**Written problem**. Rewrite the listing below, substituting "strikethrough" for every "underline" and keeping everything else unchanged. Leave the pictures out of your answer.
━━━
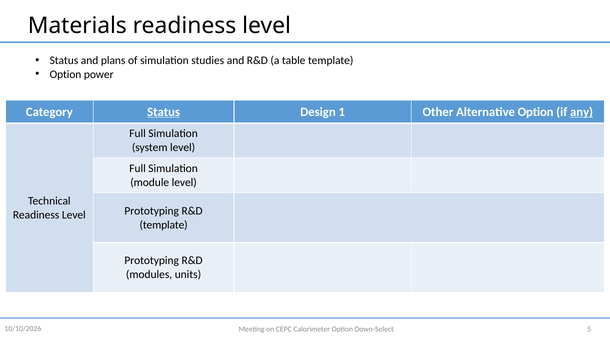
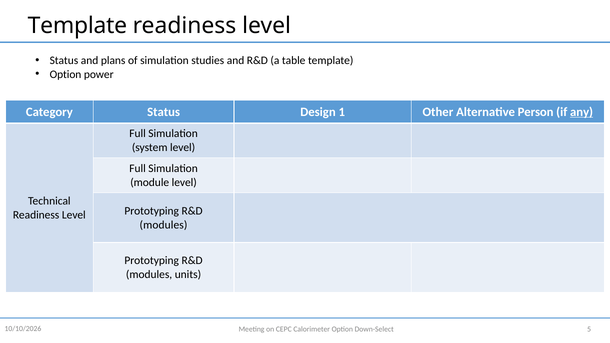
Materials at (77, 26): Materials -> Template
Status at (164, 112) underline: present -> none
Alternative Option: Option -> Person
template at (164, 225): template -> modules
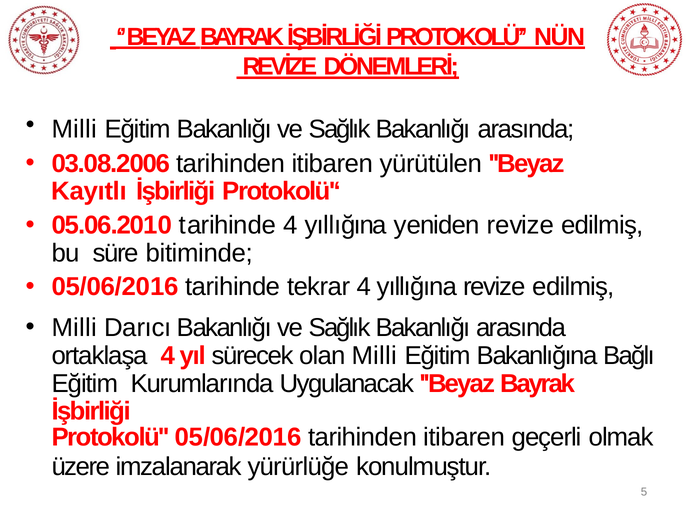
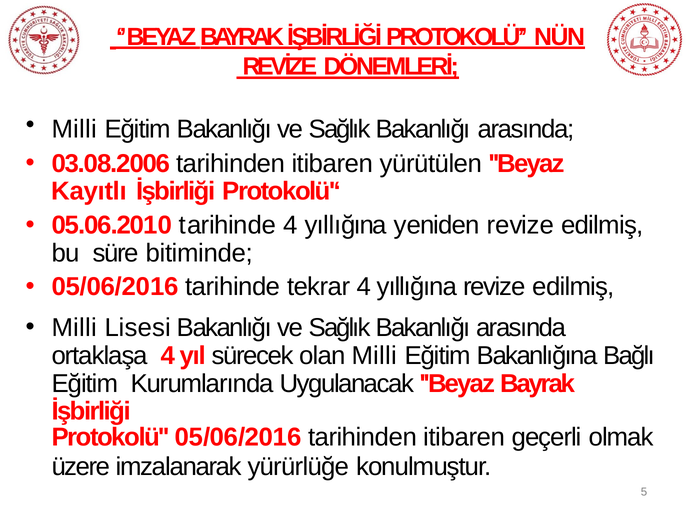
Darıcı: Darıcı -> Lisesi
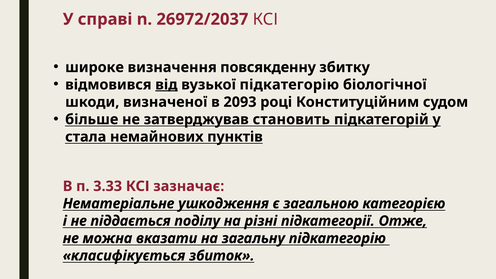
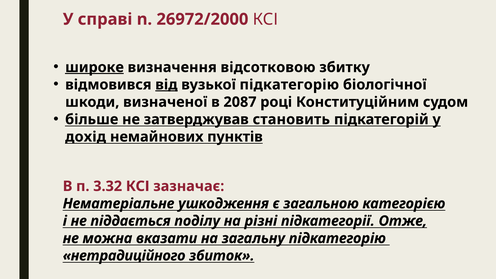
26972/2037: 26972/2037 -> 26972/2000
широке underline: none -> present
повсякденну: повсякденну -> відсотковою
2093: 2093 -> 2087
стала: стала -> дохід
3.33: 3.33 -> 3.32
класифікується: класифікується -> нетрадиційного
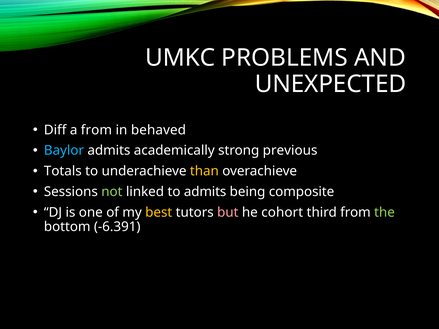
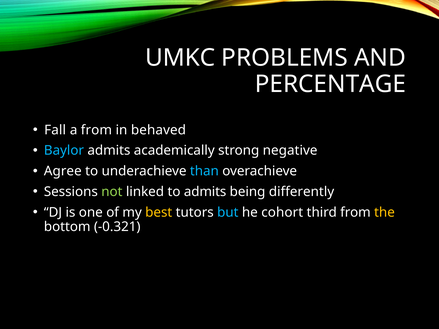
UNEXPECTED: UNEXPECTED -> PERCENTAGE
Diff: Diff -> Fall
previous: previous -> negative
Totals: Totals -> Agree
than colour: yellow -> light blue
composite: composite -> differently
but colour: pink -> light blue
the colour: light green -> yellow
-6.391: -6.391 -> -0.321
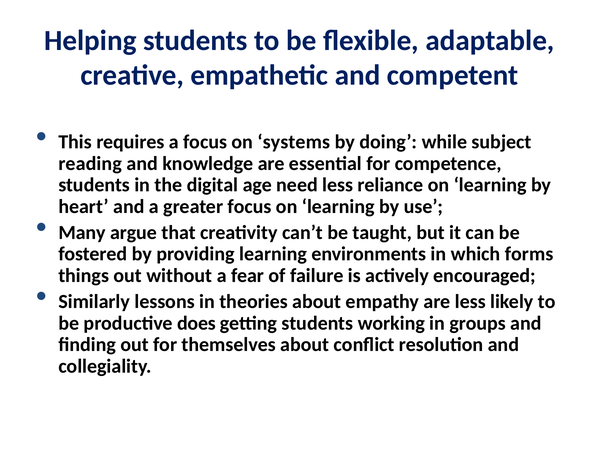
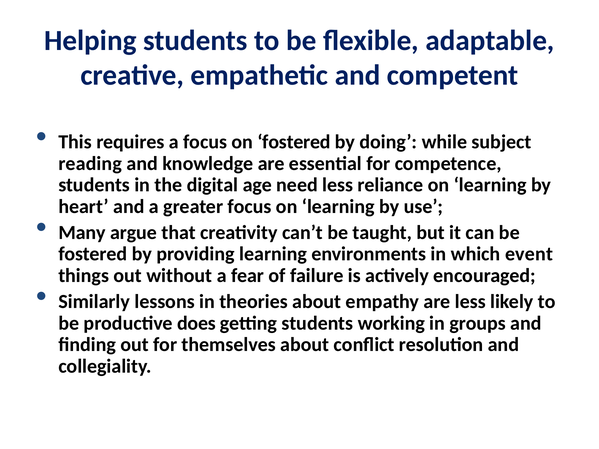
on systems: systems -> fostered
forms: forms -> event
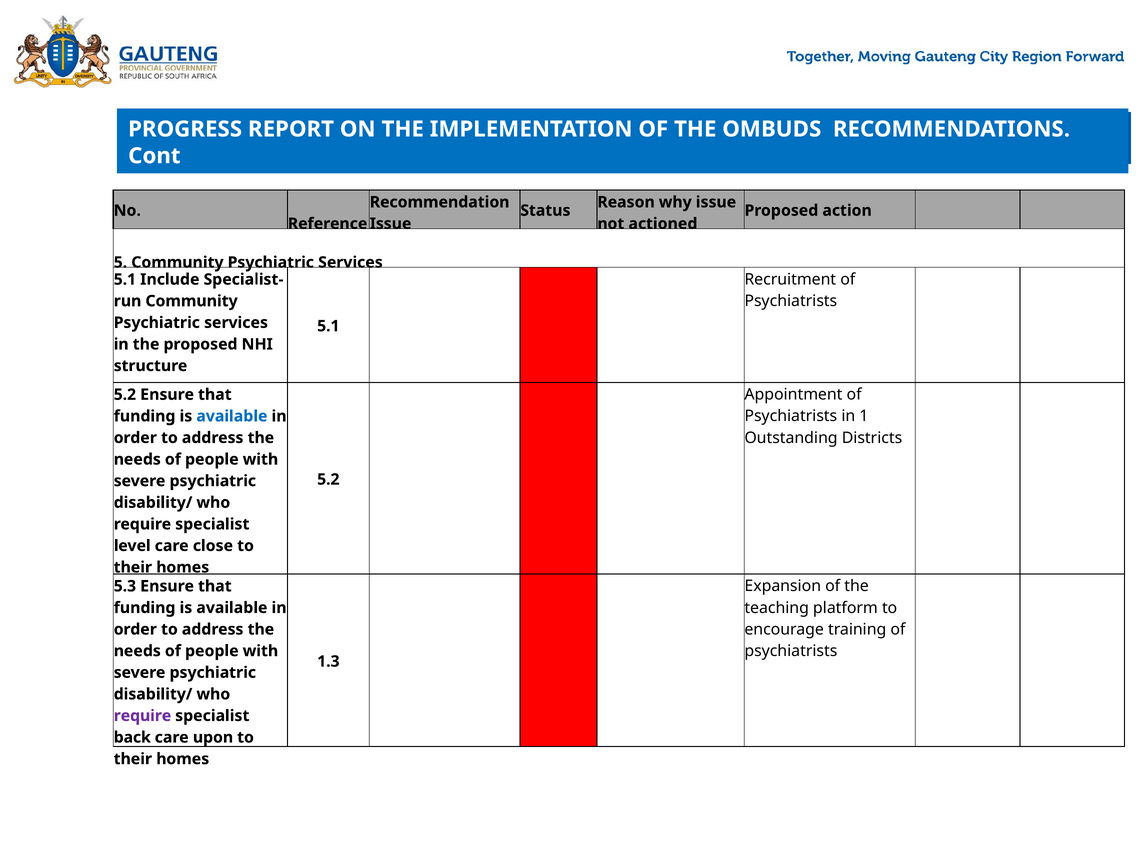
━━━
**Exercise output**.
Materials at (77, 26): Materials -> Template
Status at (164, 112) strikethrough: present -> none
Alternative Option: Option -> Person
template at (164, 225): template -> modules
Darıcı: Darıcı -> Lisesi
26972/2037: 26972/2037 -> 26972/2000
широке strikethrough: none -> present
повсякденну: повсякденну -> відсотковою
2093: 2093 -> 2087
стала: стала -> дохід
3.33: 3.33 -> 3.32
класифікується: класифікується -> нетрадиційного
UNEXPECTED: UNEXPECTED -> PERCENTAGE
Diff: Diff -> Fall
previous: previous -> negative
Totals: Totals -> Agree
than colour: yellow -> light blue
composite: composite -> differently
but colour: pink -> light blue
the colour: light green -> yellow
-6.391: -6.391 -> -0.321
on systems: systems -> fostered
forms: forms -> event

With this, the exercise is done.